Three years ago on Christmas Eve my backup external hard drive failed within days of my internal hard drive failing. It was very scary stuff, I almost lost my whole career – around 8 terabytes of photographs. It cost me about £1500.00 to retrieve it all and ever since I have been extremely careful with my backup scheduling and with formatting memory cards properly.
Holiday time is almost upon us and there are two things you need to think about before you pack up your cameras and head off to the great outdoors:
Memory!!! Back up your hard drive, and format your memory cards properly.
One thing I talk more about than anything else to students and fellow photographers is the importance of backing up your hard drive and how to handle your memory cards. I think I have said once or twice that you haven’t become serious photographer until you’ve lost your photos on a memory card or had your hard drive fail.
Losing data happens to just about everyone. And once it has happened to you it rarely happens again. With memory cards, particularly with the more expensive ones you can easily install photo-rescue software that usually will locate and restore pictures that get lost on a memory card, and if you back up your hard drive regularly you won’t loose everything.
Note that I said “usually.” There are no guarantees in memory card photo rescues. But there are several ways to boost your chances of success.
1. Always carry spare memory cards. If one starts giving you trouble, put it in your pocket, away from the other cards, and use another one. Once you’ve transferred the data from the dodgy card to your pc throw the card away. In my experience memory cards that start giving you problems can’t be trusted in the future.
2. Once you have transferred your images to your pc and backed them up format the card.
3. Blank memory cards that act up should be reformatted in your camera. (Use the camera’s menus. Look for “format.”) Then try them again. If they still give you trouble throw them away, memory is cheap enough these days to buy a new card.
3. Always reformat your memory cards before using them again. Don’t just erase your pictures. Continual erasing is the main reason memory cards go bad. Reformatting gives them a clean start.
4. Never allow any software of any kind to erase photos as they are transferred to your computer. Keep the pictures on the memory card until you have seen all of them on your computer.
5. Don’t do ANYTHING to the bad card. Don’t try to read it again from your camera and don’t try to store another photo on it. You’ll need to put the bad card into your card reader – not from the camera, and run your photo-rescue software.
6. For all of our commercial work we use cards that are no larger than 2GB. The reason for this is that if the card fails or a camera is lost or stolen with a card in it I won’t loose all of my images. Buy 4 x 2GB cards rather than an 8GB card.
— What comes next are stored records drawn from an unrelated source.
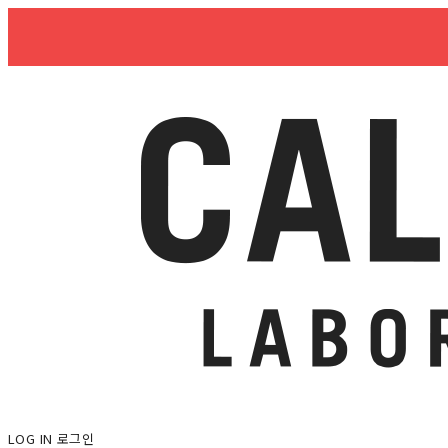
LOG IN
로그인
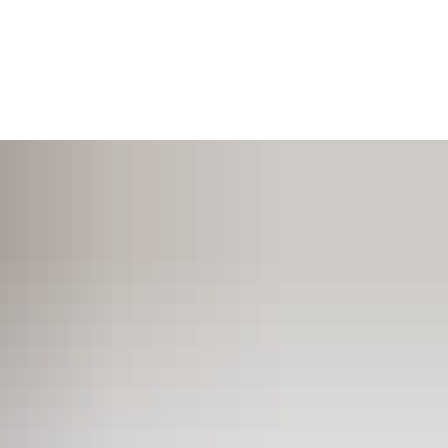
SUCHEN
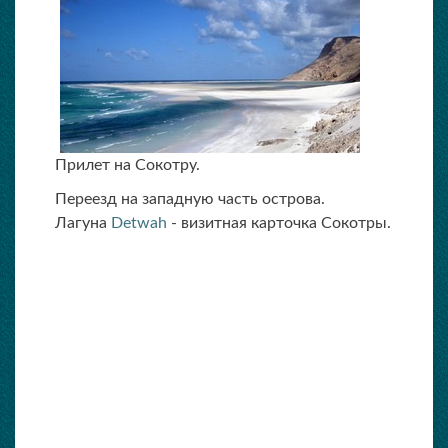
Прилет на Сокотру.
Переезд на западную часть острова.
Лагуна
Detwah
- визитная карточка Сокотры.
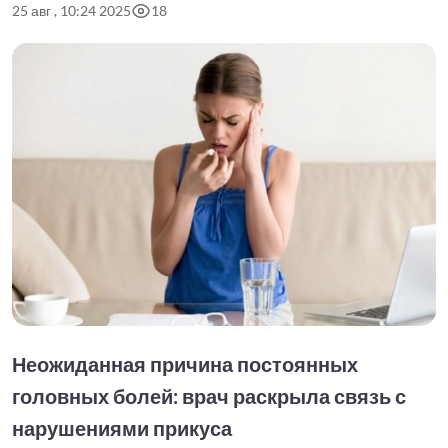
25 авг , 10:24 2025
18
Неожиданная причина постоянных
головных болей: врач раскрыла связь с
нарушениями прикуса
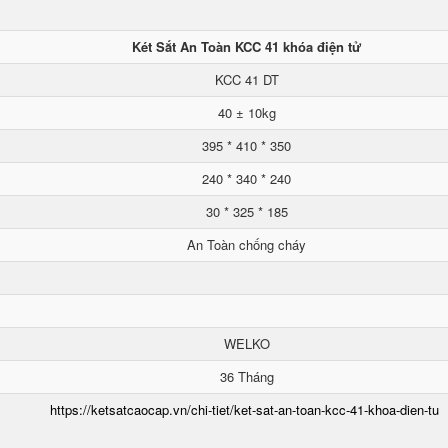
Két Sắt An Toàn KCC 41 khóa điện tử
KCC 41 DT
40 ± 10kg
395 * 410 * 350
240 * 340 * 240
30 * 325 * 185
An Toàn chống cháy
WELKO
36 Tháng
https://ketsatcaocap.vn/chi-tiet/ket-sat-an-toan-kcc-41-khoa-dien-tu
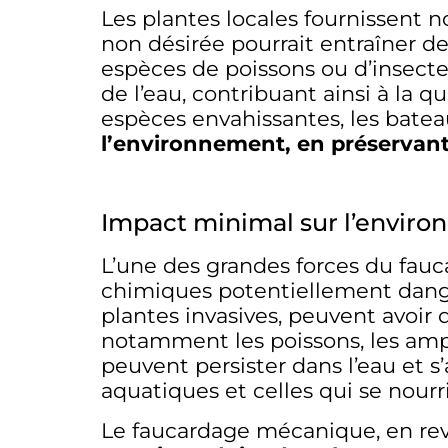
Les plantes locales fournissent n
non désirée pourrait entraîner d
espèces de poissons ou d’insectes.
de l’eau, contribuant ainsi à la
espèces envahissantes, les bate
l’environnement, en préservant
Impact minimal sur l’enviro
L’une des grandes forces du fauca
chimiques potentiellement danger
plantes invasives, peuvent avoir
notamment les poissons, les amph
peuvent persister dans l’eau et s
aquatiques et celles qui se nour
Le faucardage mécanique, en re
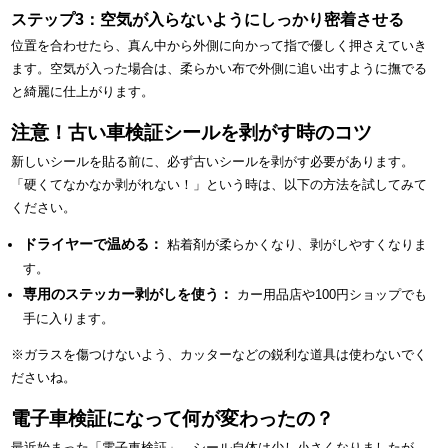
ステップ3：空気が入らないようにしっかり密着させる
位置を合わせたら、真ん中から外側に向かって指で優しく押さえていき
ます。空気が入った場合は、柔らかい布で外側に追い出すように撫でる
と綺麗に仕上がります。
注意！古い車検証シールを剥がす時のコツ
新しいシールを貼る前に、必ず古いシールを剥がす必要があります。
「硬くてなかなか剥がれない！」という時は、以下の方法を試してみて
ください。
ドライヤーで温める：
粘着剤が柔らかくなり、剥がしやすくなりま
す。
専用のステッカー剥がしを使う：
カー用品店や100円ショップでも
手に入ります。
※ガラスを傷つけないよう、カッターなどの鋭利な道具は使わないでく
ださいね。
電子車検証になって何が変わったの？
最近始まった「電子車検証」。シール自体は少し小さくなりましたが、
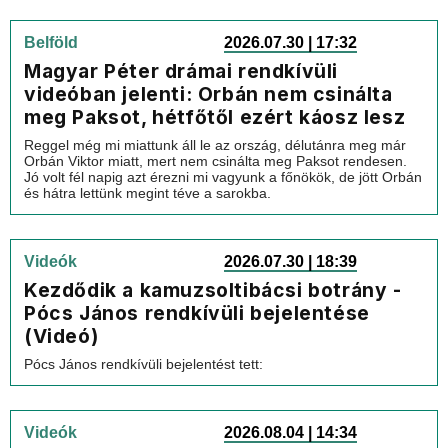
Belföld
2026.07.30 | 17:32
Magyar Péter drámai rendkívüli
videóban jelenti: Orbán nem csinálta
meg Paksot, hétfőtől ezért káosz lesz
Reggel még mi miattunk áll le az ország, délutánra meg már
Orbán Viktor miatt, mert nem csinálta meg Paksot rendesen.
Jó volt fél napig azt érezni mi vagyunk a főnökök, de jött Orbán
és hátra lettünk megint téve a sarokba.
Videók
2026.07.30 | 18:39
Kezdődik a kamuzsoltibácsi botrány -
Pócs János rendkívüli bejelentése
(Videó)
Pócs János rendkívüli bejelentést tett:
Videók
2026.08.04 | 14:34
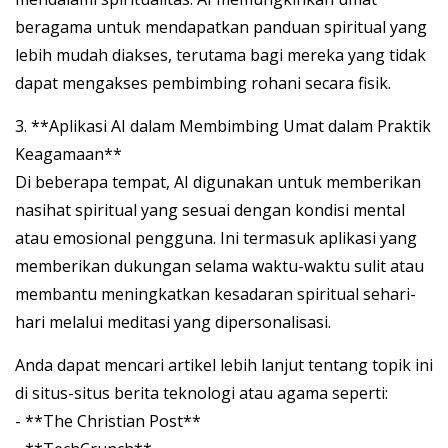
beragama untuk mendapatkan panduan spiritual yang
lebih mudah diakses, terutama bagi mereka yang tidak
dapat mengakses pembimbing rohani secara fisik.
3. **Aplikasi AI dalam Membimbing Umat dalam Praktik
Keagamaan**
Di beberapa tempat, AI digunakan untuk memberikan
nasihat spiritual yang sesuai dengan kondisi mental
atau emosional pengguna. Ini termasuk aplikasi yang
memberikan dukungan selama waktu-waktu sulit atau
membantu meningkatkan kesadaran spiritual sehari-
hari melalui meditasi yang dipersonalisasi.
Anda dapat mencari artikel lebih lanjut tentang topik ini
di situs-situs berita teknologi atau agama seperti:
- **The Christian Post**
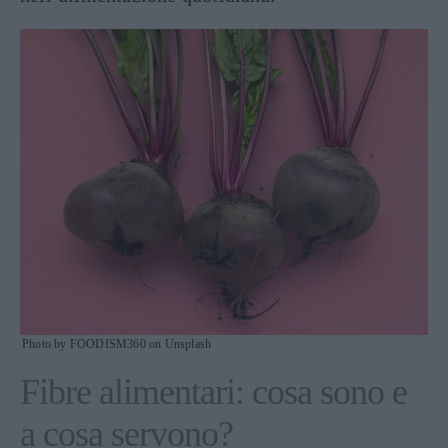
Photo by FOODISM360 on Unsplash
Fibre alimentari: cosa sono e
a cosa servono?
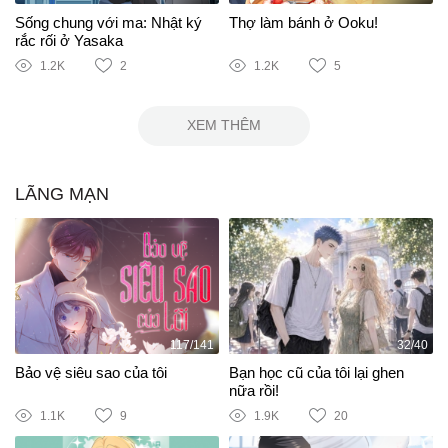
Sống chung với ma: Nhật ký
Thợ làm bánh ở Ooku!
rắc rối ở Yasaka
1.2K
2
1.2K
5
XEM THÊM
LÃNG MẠN
117/141
32/40
Bảo vệ siêu sao của tôi
Bạn học cũ của tôi lại ghen
nữa rồi!
1.1K
9
1.9K
20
Also keep the cards in the plastic covers they come with, grains of sand and fluff can ruin cards.
If your memory card fails and you can’t get your images from it here are my choices for memory card rescue software:
For Windows, I recommend MJM Data Recovery from www.mjmdatarecovery.co.uk/photos/free-photo-data-recovery-software.html. It’s free.
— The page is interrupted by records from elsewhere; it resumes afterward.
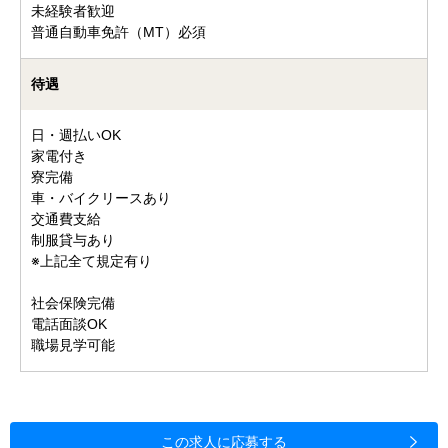
未経験者歓迎
普通自動車免許（MT）必須
待遇
日・週払いOK
家電付き
寮完備
車・バイクリースあり
交通費支給
制服貸与あり
※上記全て規定有り
社会保険完備
電話面談OK
職場見学可能
この求人に応募する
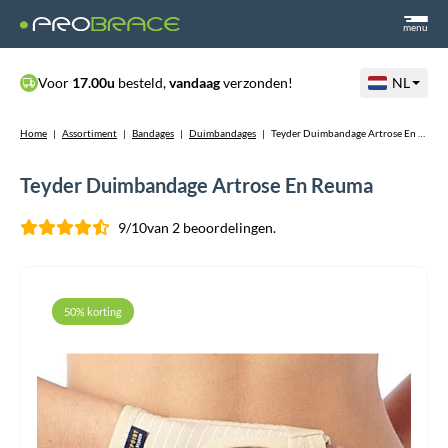
menu
Voor
17.00u
besteld,
vandaag
verzonden!
NL
Home
|
Assortiment
|
Bandages
|
Duimbandages
|
Teyder Duimbandage Artrose En Reuma
Teyder Duimbandage Artrose En Reuma
9/10
van 2 beoordelingen.
50% korting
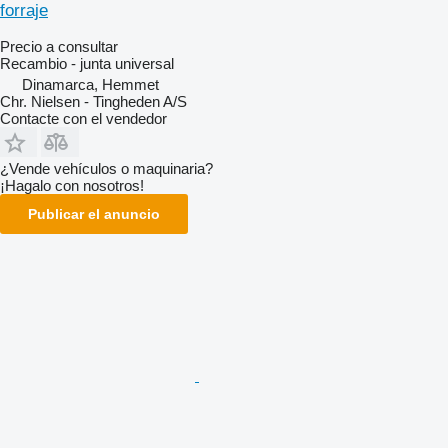
forraje
Precio a consultar
Recambio - junta universal
Dinamarca, Hemmet
Chr. Nielsen - Tingheden A/S
Contacte con el vendedor
¿Vende vehículos o maquinaria?
¡Hagalo con nosotros!
Publicar el anuncio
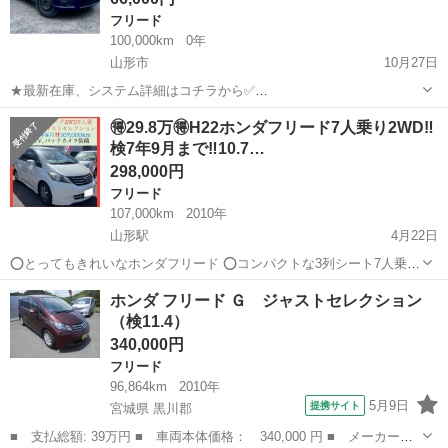
フリード
100,000km
0年
山形市
10月27日
★最新在庫、システム詳細はコチラから✅
https://ristaoshuiwate.wixsite.com/my-site ★月額のご質問やご希望予
山形
山形市
フリード
フリードスパイク
🉐29.8万🉐H22ホンダフリード7人乗り2WD‼️
算は コチラからお願いします😉 https://form.ru...
検7年9月まで‼️10.7…
298,000円
フリード
107,000km
2010年
山形駅
4月22日
⭕️とってもきれいなホンダフリード ⭕️コンパクトな3列シート7人乗り
⭕️ナビ、TV、バックカメラ、ETC付 【車両情報】 ◯平成22年式 ️◯ホ
山形
山形市
山形駅
フリード
ホンダフリード
ホンダ フリード Ｇ ジャストセレクション
ンダフリード ◯Gエアロジャストセレクション ◯型式 GB3 ◯駆動
（検11.4）
2W...
340,000円
フリード
96,864km
2010年
5月9日
提携サイト
宮城県 黒川郡
■ 支払総額: 39万円 ■ 車両本体価格： 340,000 円 ■ メーカー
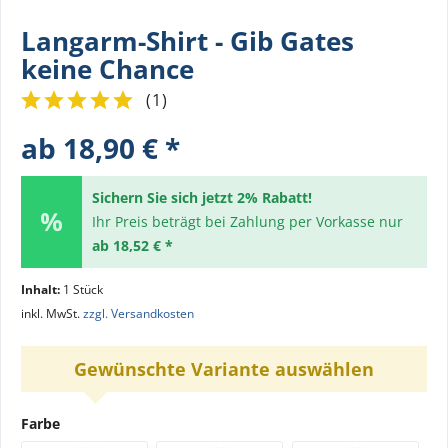
Langarm-Shirt - Gib Gates
keine Chance
(
1
)
ab 18,90 € *
Sichern Sie sich jetzt 2% Rabatt!
Ihr Preis beträgt bei Zahlung per Vorkasse nur
ab 18,52 € *
Inhalt:
1 Stück
inkl. MwSt.
zzgl. Versandkosten
Gewünschte Variante auswählen
Farbe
Note that MJM rescues only JPEGs, the standard photo format. If you need to rescue photos in other formats, try PhotoRescue Wizard PC, from www.datarescue.com/photorescue. It’s about £20. The demo version (free) will rescue up to 10 photos.
For Macs, I recommend the Mac version of the same program. It’s also about £20 and will rescue up to 10 photos without payment. Get it from the same site, www.datarescue.com/photorescue.
And for hard drive backup I use Timemachine for my macs and there are plenty of good applications for pc. A backup takes some time to transfer your files so don’t do it the night before you leave on holiday. The great thing about Timemachine on a mac is that you can go back to the point in time where you lost data and retrieve it without having to bring all of your backed up data across. Go down to pc world or go online and you’ll find an external drive to do the job.
And buy an external hard drive that is larger than your internal hard drive, you’ll be surprised how much memory all that holiday video takes up!
If you are off on holiday in the next couple of weeks I hope you take some great pics, I’m going to run a holiday photography competition in September so bear that in mind!